In the past decade, the Internet has transformed marketing, but anyone expecting to increase their revenue and profitability using the web needs to get their facts straight with respect to web traffic. Of course, the web is a great medium to market and sell products and services. But if you don’t understand the behavior of your web site visitors in sufficient, your business is going nowhere.
So it is no great surprise that the business of web analytics has grown in tandem with business use of the Internet. Put simply, web analytics are tools and methodologies used to enable organizations to track the number of people who view their site and then use this to measure the success of their online strategy.
See Google AdWords and other PPCvendors automatically monitor invalid and fraudulent clicks and adjust PPC metrics retroactively. For example, a visitor may click your ad several times (inadvertently or on purpose) within a short space of time. Google AdWords automatically investigates this influx and removes the additional click-through and charges from your account. However, web analytics tools have no access to these systems and so record all PPC visitors.
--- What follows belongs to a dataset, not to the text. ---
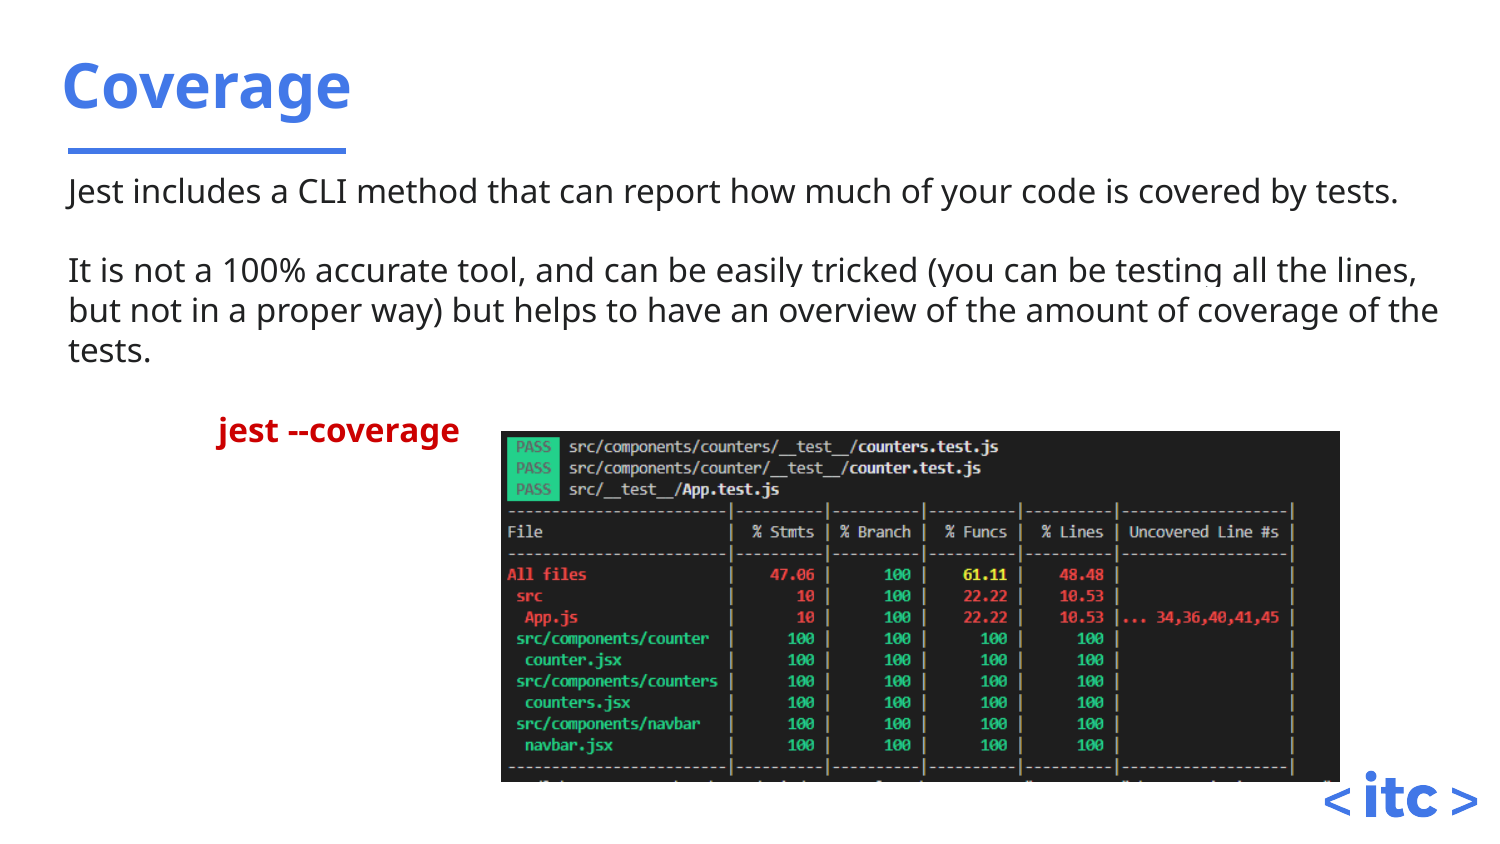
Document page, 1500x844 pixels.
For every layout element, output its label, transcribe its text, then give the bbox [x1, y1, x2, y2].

text_box Coverage [46, 39, 1318, 136]
text_box Jest includes a CLI method that can report how much of your code is covered by tests. It is not a 100% accurate tool, and can be easily tricked (you can be testing all the lines, but not in a proper way) but helps to have an overview of the amount of coverage of the tests. jest --coverage [68, 154, 1470, 222]
picture [501, 430, 1485, 828]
Here are some examples of accurate metrics:
• 30 percent of my web site traffic came via search
• 50 percent of visitors viewed page X.html
• We increased conversions by 20 percent last week
• Pageviews at our site increased by 10 percent during March
With these types of metrics, marketers and webmasters can determine the direct impact of specific marketing campaigns. The level of detail is critical. For example, you can determine if an increase in pay-per-click advertising spend for a set of keywords on a single search engine – increased the return on investment during that time period.
So, as long as you can minimize inaccuracies, web analytics tools are effective for measuring visitor traffic to your online business.